Cotto o crudo, dolce o salato, l’“Oro Verde” di Bronte è conosciuto a livello internazionale. Come e da chi è nata l’idea di produrre questa dolcissima prelibatezza?
La storia della città di Bronte
Creata dall’imperatore Carlo V d’Asburgo nel 1520, Bronte fu governata precedentemente dalla comunità degli albanesi. Degli usi, dei costumi o della religione albanese è rimasto molto poco: solo qualche cognome presume la provenienza albanese (Scafiti, Schiros, Schilirò, Triscari, Zappia) e diverse parole di uso comune.
Bronte nella storia subì ben due eruzioni dell’Etna. Con la prima, quella del 1651, la città del pistacchio fu parzialmente danneggiata, dato che le colate laviche non si avvicinarono alle abitazioni. La seconda eruzione vulcanica, invece, quella del 1843, è ricordata per l’esplosione della colata di lava che avvenne a seguito della copertura di una falda acquifera. L’incontro tra la lava e l’acqua della falda, innescò l’esplosione e molte persone morirono percosse dal fuoco.
L’età del Risorgimento fu molto tempestosa per Bronte. La città, infatti, fu protagonista di un episodio controverso, noto come i Fatti di Bronte, in cui alcuni brontesi durante una rivolta uccisero 16 “cappelli”.
L’origine araba del tradizionale pistacchio di Bronte
Furono gli arabi a promuovere e a diffondere la cultura del pistacchio nell’isola. L’affinità etimologica del nome pistacchio in dialetto, corrisponde al termine arabo. La “Frastica”, inteso come il frutto, e “Frastucara”, cioè la pianta, derivano dai termini arabi “fristach”, “frastuch” e “festuch”.
Nella metà dell’800, nelle province di Caltanissetta, Agrigento e Catania, il pistacchio iniziò a svilupparsi e ad essere coltivato in moltissimi terreni. Specialmente a Catania, ai piedi dell’Etna, il pistacchio conobbe la massima espansione. Basti pensare che nel 1860 interi pascoli e terreni incolti furono trasformati in pistacchieti e la pianta coltivata divenne il fulcro del sistema agricolo ed economico della città.

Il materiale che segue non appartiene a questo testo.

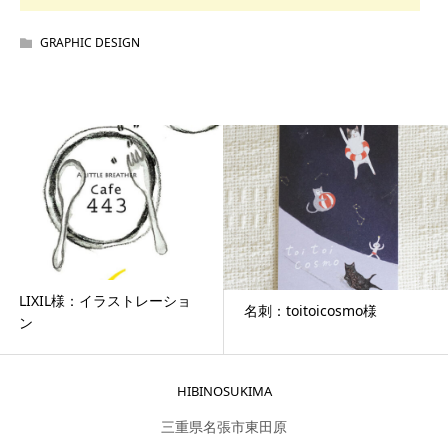
GRAPHIC DESIGN
LIXIL様：イラストレーショ
名刺：toitoicosmo様
ン
HIBINOSUKIMA
三重県名張市東田原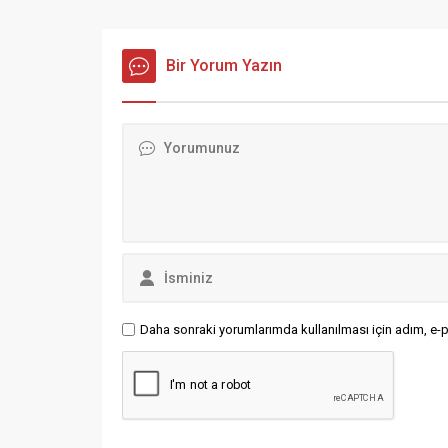
da vardır
insülin pompalarına erişim sınırlı
arz-ı me
kalmıştır. Avrupa ülkelerinde olduğu
olduğu iç
gibi, sensörler ve...
Bir Yorum Yazın
istikrar 
halkının
hiç iste
her türlü.
Daha sonraki yorumlarımda kullanılması için adım, e-p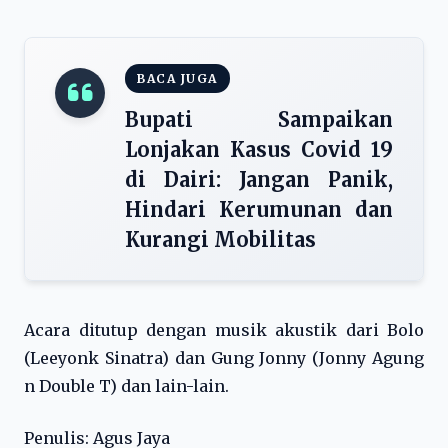
BACA JUGA
Bupati Sampaikan
Lonjakan Kasus Covid 19
di Dairi: Jangan Panik,
Hindari Kerumunan dan
Kurangi Mobilitas
Acara ditutup dengan musik akustik dari Bolo
(Leeyonk Sinatra) dan Gung Jonny (Jonny Agung
n Double T) dan lain-lain.
Penulis: Agus Jaya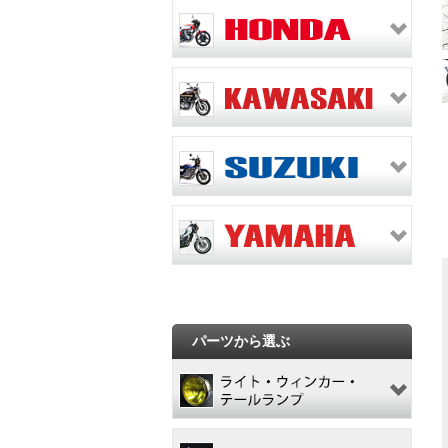
パーツから選ぶ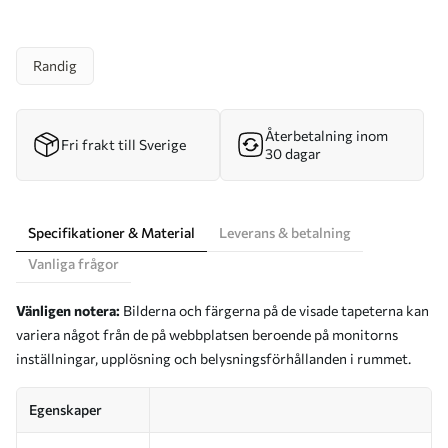
Randig
Återbetalning inom
Fri frakt till Sverige
30 dagar
Specifikationer & Material
Leverans & betalning
Vanliga frågor
Vänligen notera:
Bilderna och färgerna på de visade tapeterna kan
variera något från de på webbplatsen beroende på monitorns
inställningar, upplösning och belysningsförhållanden i rummet.
Egenskaper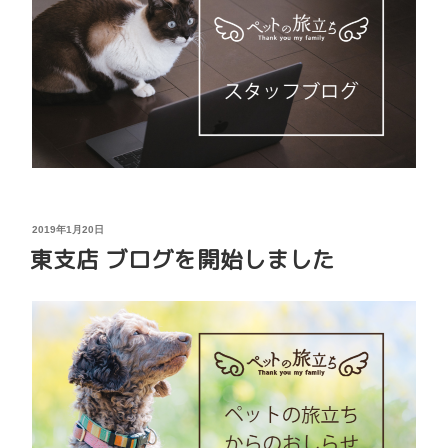
投
2019年1月20日
稿
東支店 ブログを開始しました
日: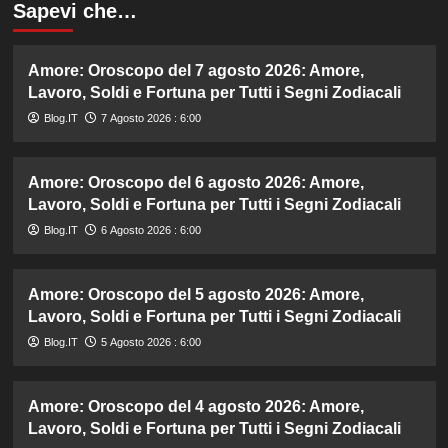
Sapevi che…
Amore: Oroscopo del 7 agosto 2026: Amore,
Lavoro, Soldi e Fortuna per Tutti i Segni Zodiacali
Blog.IT
7 Agosto 2026 : 6:00
Amore: Oroscopo del 6 agosto 2026: Amore,
Lavoro, Soldi e Fortuna per Tutti i Segni Zodiacali
Blog.IT
6 Agosto 2026 : 6:00
Amore: Oroscopo del 5 agosto 2026: Amore,
Lavoro, Soldi e Fortuna per Tutti i Segni Zodiacali
Blog.IT
5 Agosto 2026 : 6:00
Amore: Oroscopo del 4 agosto 2026: Amore,
Lavoro, Soldi e Fortuna per Tutti i Segni Zodiacali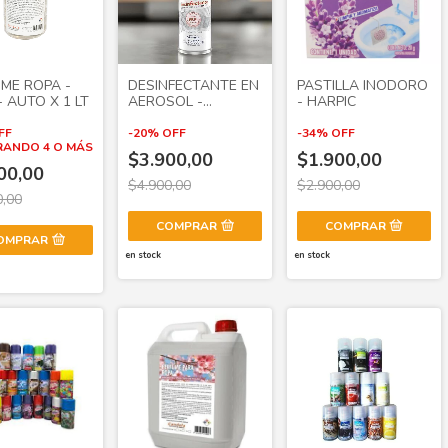
ME ROPA -
DESINFECTANTE EN
PASTILLA INODORO
 AUTO X 1 LT
AEROSOL -
- HARPIC
LYSOFORM
FF
-
20
%
OFF
-
34
%
OFF
ANDO 4 O MÁS
$3.900,00
$1.900,00
00,00
$4.900,00
$2.900,00
0,00
COMPRAR
OMPRAR
en stock
en stock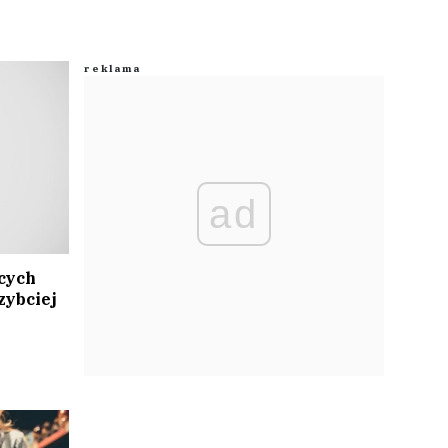
ad
cych
zybciej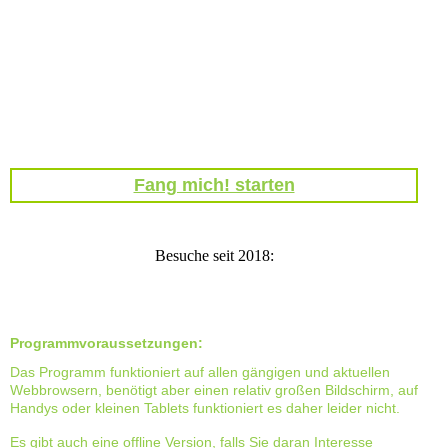
Fang mich2
Fang mich! starten
Besuche seit 2018:
Programmvoraussetzungen:
Das Programm funktioniert auf allen gängigen und aktuellen
Webbrowsern, benötigt aber einen relativ großen Bildschirm, auf
Handys oder kleinen Tablets funktioniert es daher leider nicht.
Es gibt auch eine offline Version, falls Sie daran Interesse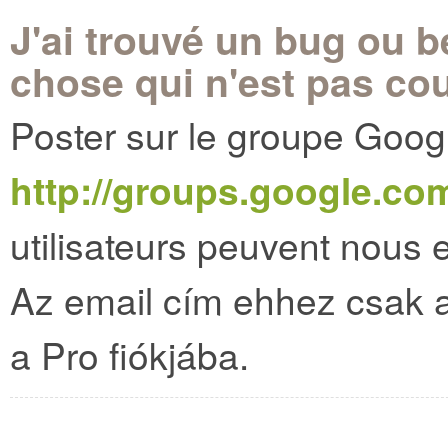
J'ai trouvé un bug ou 
chose qui n'est pas cou
Poster sur le groupe Goog
http://groups.google.c
utilisateurs peuvent nous 
Az email cím ehhez csak ak
a Pro fiókjába.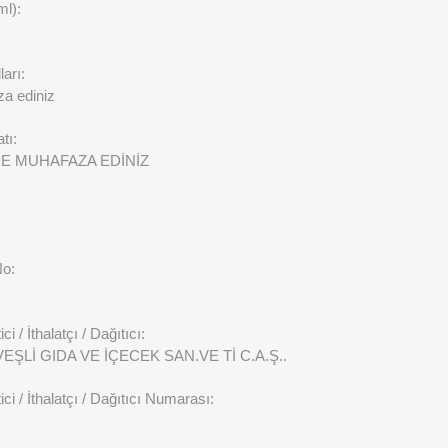
ml):
arı:
a ediniz
tı:
E MUHAFAZA EDİNİZ
No:
ci / İthalatçı / Dağıtıcı:
ŞLİ GIDA VE İÇECEK SAN.VE Tİ C.A.Ş..
ici / İthalatçı / Dağıtıcı Numarası: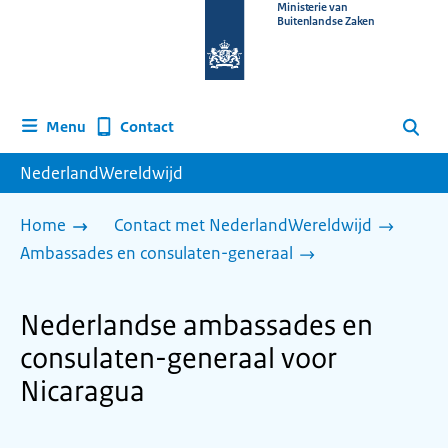
Naar
Ministerie van
Buitenlandse Zaken
de
homepage
van
www.nederlandwereldwijd.nl
Contact
Menu
Zoeken
NederlandWereldwijd
Home
Contact met NederlandWereldwijd
Ambassades en consulaten-generaal
Nederlandse ambassades en
consulaten-generaal voor
Nicaragua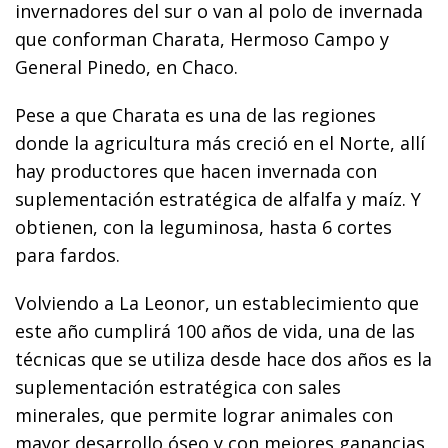
invernadores del sur o van al polo de invernada
que conforman Charata, Hermoso Campo y
General Pinedo, en Chaco.
Pese a que Charata es una de las regiones
donde la agricultura más creció en el Norte, allí
hay productores que hacen invernada con
suplementación estratégica de alfalfa y maíz. Y
obtienen, con la leguminosa, hasta 6 cortes
para fardos.
Volviendo a La Leonor, un establecimiento que
este año cumplirá 100 años de vida, una de las
técnicas que se utiliza desde hace dos años es la
suplementación estratégica con sales
minerales, que permite lograr animales con
mayor desarrollo óseo y con mejores ganancias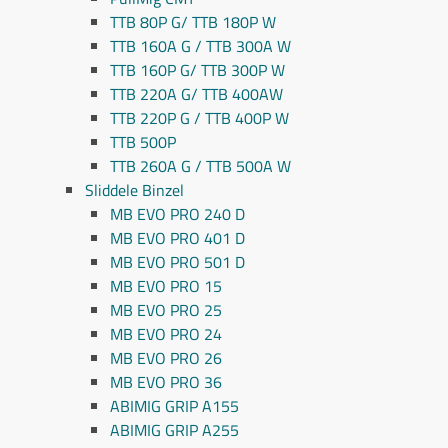
TTB 80P G/ TTB 180P W
TTB 160A G / TTB 300A W
TTB 160P G/ TTB 300P W
TTB 220A G/ TTB 400AW
TTB 220P G / TTB 400P W
TTB 500P
TTB 260A G / TTB 500A W
Sliddele Binzel
MB EVO PRO 240 D
MB EVO PRO 401 D
MB EVO PRO 501 D
MB EVO PRO 15
MB EVO PRO 25
MB EVO PRO 24
MB EVO PRO 26
MB EVO PRO 36
ABIMIG GRIP A155
ABIMIG GRIP A255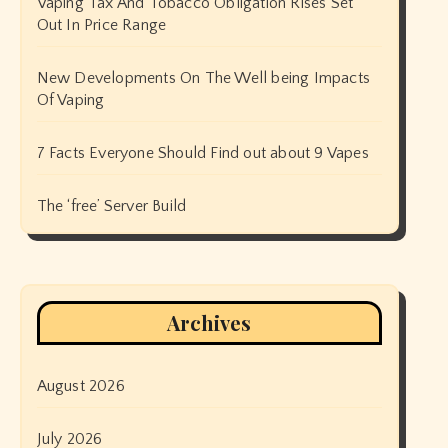
Vaping Tax And Tobacco Obligation Rises Set
Out In Price Range
New Developments On The Well being Impacts
Of Vaping
7 Facts Everyone Should Find out about 9 Vapes
The ‘free’ Server Build
Archives
August 2026
July 2026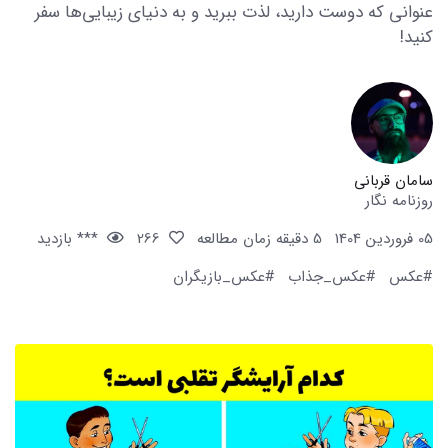
عنوانی که دوست دارید، لذت ببرید و به دنیای زیبایی‌ها سفر
کنید!
سامان قربانی
روزنامه نگار
05 فروردین 1404
5 دقیقه زمان مطالعه
266
*** بازدید
#عکس
#عکس_جذاب
#عکس_بازیگران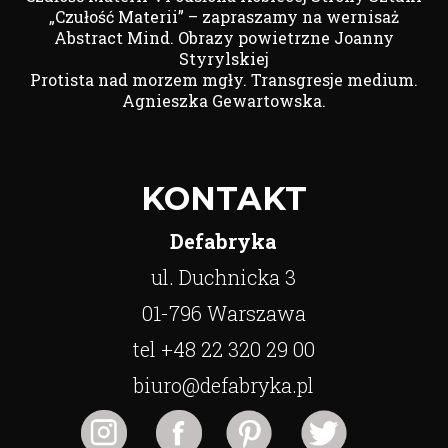
„Czułość Materii” – zapraszamy na wernisaż
Abstract Mind. Obrazy powietrzne Joanny
Styrylskiej
Protista nad morzem mgły. Transgresje medium.
Agnieszka Gewartowska.
KONTAKT
Defabryka
ul. Duchnicka 3
01-796 Warszawa
tel +48 22 320 29 00
biuro@defabryka.pl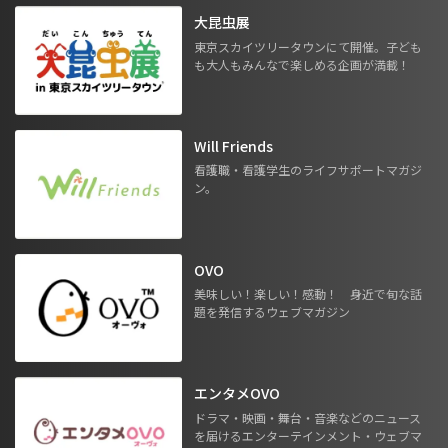
大昆虫展
東京スカイツリータウンにて開催。子ども
も大人もみんなで楽しめる企画が満載！
Will Friends
看護職・看護学生のライフサポートマガジ
ン。
OVO
美味しい！楽しい！感動！ 身近で旬な話
題を発信するウェブマガジン
エンタメOVO
ドラマ・映画・舞台・音楽などのニュース
を届けるエンターテインメント・ウェブマ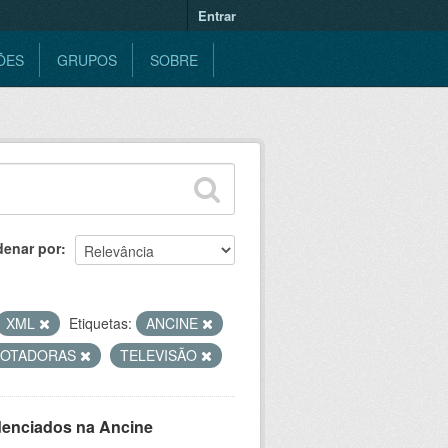
Entrar
ÕES
GRUPOS
SOBRE
denar por
XML
Etiquetas:
ANCINE
COTADORAS
TELEVISÃO
denciados na Ancine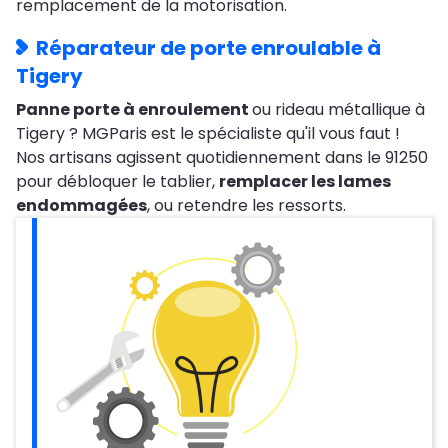
remplacement de la motorisation.
Réparateur de porte enroulable à
Tigery
Panne porte à enroulement
ou rideau métallique à
Tigery ? MGParis est le spécialiste qu'il vous faut !
Nos artisans agissent quotidiennement dans le 91250
pour débloquer le tablier,
remplacer les lames
endommagées
, ou retendre les ressorts.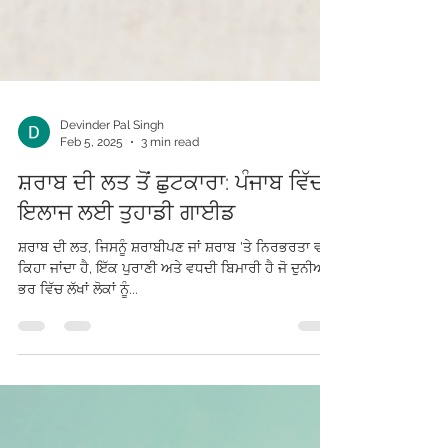
Devinder Pal Singh
Feb 5, 2025
3 min read
ਸ਼ਰਾਬ ਦੀ ਲਤ ਤੋਂ ਛੁਟਕਾਰਾ: ਪੰਜਾਬ ਵਿੱਚ
ਇਲਾਜ ਲਈ ਤੁਹਾਡੀ ਗਾਈਡ
ਸ਼ਰਾਬ ਦੀ ਲਤ, ਜਿਸਨੂੰ ਸ਼ਰਾਬੀਪਣ ਜਾਂ ਸ਼ਰਾਬ 'ਤੇ ਨਿਰਭਰਤਾ ਵੀ
ਕਿਹਾ ਜਾਂਦਾ ਹੈ, ਇੱਕ ਪੁਰਾਣੀ ਅਤੇ ਵਧਦੀ ਬਿਮਾਰੀ ਹੈ ਜੋ ਦੁਨੀਆ
ਭਰ ਵਿੱਚ ਲੱਖਾਂ ਲੋਕਾਂ ਨੂੰ...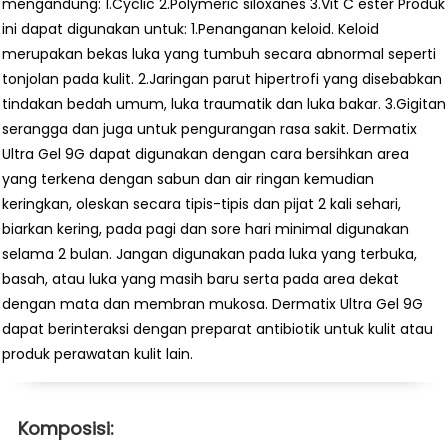
mengandung: 1.Cyclic 2.Polymeric siloxanes 3.Vit C ester Produk
ini dapat digunakan untuk: 1.Penanganan keloid. Keloid
merupakan bekas luka yang tumbuh secara abnormal seperti
tonjolan pada kulit. 2.Jaringan parut hipertrofi yang disebabkan
tindakan bedah umum, luka traumatik dan luka bakar. 3.Gigitan
serangga dan juga untuk pengurangan rasa sakit. Dermatix
Ultra Gel 9G dapat digunakan dengan cara bersihkan area
yang terkena dengan sabun dan air ringan kemudian
keringkan, oleskan secara tipis-tipis dan pijat 2 kali sehari,
biarkan kering, pada pagi dan sore hari minimal digunakan
selama 2 bulan. Jangan digunakan pada luka yang terbuka,
basah, atau luka yang masih baru serta pada area dekat
dengan mata dan membran mukosa. Dermatix Ultra Gel 9G
dapat berinteraksi dengan preparat antibiotik untuk kulit atau
produk perawatan kulit lain.
Komposisi: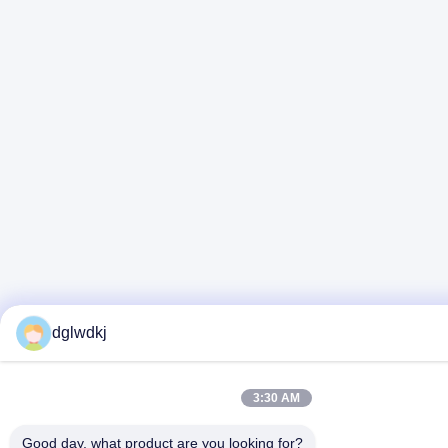
dglwdkj
3:30 AM
Good day, what product are you looking for?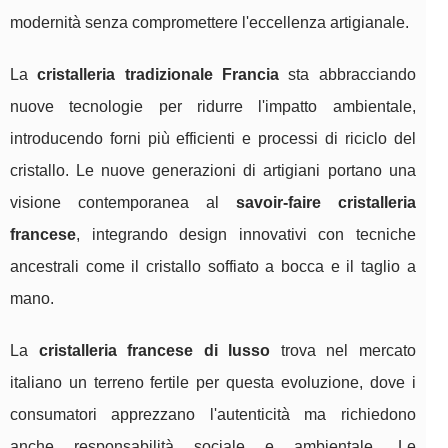
modernità senza compromettere l'eccellenza artigianale.
La
cristalleria tradizionale Francia
sta abbracciando
nuove tecnologie per ridurre l'impatto ambientale,
introducendo forni più efficienti e processi di riciclo del
cristallo. Le nuove generazioni di artigiani portano una
visione contemporanea al
savoir-faire cristalleria
francese
, integrando design innovativi con tecniche
ancestrali come il cristallo soffiato a bocca e il taglio a
mano.
La
cristalleria francese di lusso
trova nel mercato
italiano un terreno fertile per questa evoluzione, dove i
consumatori apprezzano l'autenticità ma richiedono
anche responsabilità sociale e ambientale. Le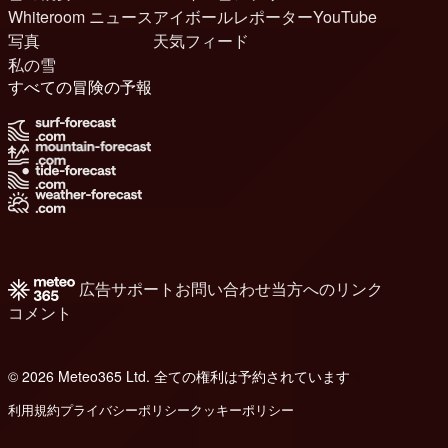
Whiteroom ニュース
アイボールレポーター
YouTube
写真
天気フィード
私の雪
すべての冒険の予報
広告
サポート
お問い合わせ
当方へのリンク
コメント
© 2026 Meteo365 Ltd. 全ての権利は予約されています
6
利用規約
プライバシーポリシー
クッキーポリシー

La produzione del pistacchio di Bronte
Quella della produzione del pistacchio di Bronte è una tradizione lunga secoli. Esso viene raccolto ogni due anni e, negli anni di scarsa produttività, vengono eliminate le gemme impedendone la nascita del frutto. Quando la pianta non produce per un intero anno, affermano i maestri del pistacchio, l’anno seguente la pianta si trova in condizioni ottimali per moltiplicarne la produzione.
Questa tecnica, utilizzata nei secoli, oggi è però messa in discussione dai nuovi produttori. Questi stanno provando a raccogliere pistacchio ogni anno, piantandolo anche oltre i terreni lavici, in zone dove la terra, bagnata dal Simeto, è florida e generosa.
Fra un paio di anni si conoscerà il risultato di questa nuova tecnica, e chissà se, nel caso in cui i risultati fossero ottimi, i brontesi modificheranno le tradizionali tecniche di produzione per quelle nuove. Certo è che il metodo di raccolta non potrà mai essere modificato. Prima bisogna togliere il mallo, poi il guscio e per finire quella pellicina che protegge il verde pistacchio. Subito dopo la raccolta il pistacchio va essiccato per ridurre la percentuale di umidità fino al 4%, impedendo la formazione di microrganismi.
Il pistacchio in tutte le sue forme più gustose
Oggi il pistacchio di Bronte (Pistacia vera) è un prodotto a Denominazione di Origine Protetta (DOP) ed è conosciuto in ogni parte del mondo. Il famoso “Oro Verde” della Sicilia è il più richiesto da tutti i pasticceri e i ristoratori per preparare torte, paste, gelati, granite, cannoli siciliani, arancini o come condimento nei primi e nei secondi piatti.
Solo l’1% del pistacchio che circola nel mondo è di Bronte. Il resto si chiamerà anche pistacchio, ma non sarà mai buono come quello brontese.